*Task description*
Rewrite the rows below, putting "Quantity" wherever "Amount" appears and leaving everything else unchanged. Omit the pictures from your answer.

(Figure understanding tasks)
┄┄┄┄┄┄

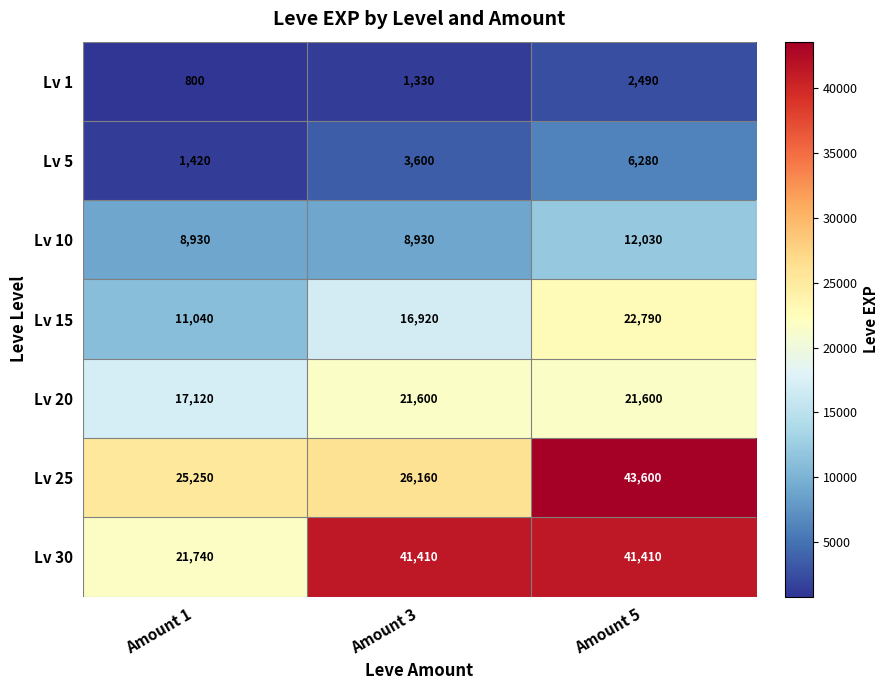

Reading left to right, list all the values displayed in this chart.

Lv 1: Amount 1=800	Amount 3=1330	Amount 5=2490
Lv 5: Amount 1=1420	Amount 3=3600	Amount 5=6280
Lv 10: Amount 1=8930	Amount 3=8930	Amount 5=12030
Lv 15: Amount 1=11040	Amount 3=16920	Amount 5=22790
Lv 20: Amount 1=17120	Amount 3=21600	Amount 5=21600
Lv 25: Amount 1=25250	Amount 3=26160	Amount 5=43600
Lv 30: Amount 1=21740	Amount 3=41410	Amount 5=41410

┄┄┄┄┄┄

*Solution to the problem*
Reading left to right, list all the values displayed in this chart.

Lv 1: Quantity 1=800	Quantity 3=1330	Quantity 5=2490
Lv 5: Quantity 1=1420	Quantity 3=3600	Quantity 5=6280
Lv 10: Quantity 1=8930	Quantity 3=8930	Quantity 5=12030
Lv 15: Quantity 1=11040	Quantity 3=16920	Quantity 5=22790
Lv 20: Quantity 1=17120	Quantity 3=21600	Quantity 5=21600
Lv 25: Quantity 1=25250	Quantity 3=26160	Quantity 5=43600
Lv 30: Quantity 1=21740	Quantity 3=41410	Quantity 5=41410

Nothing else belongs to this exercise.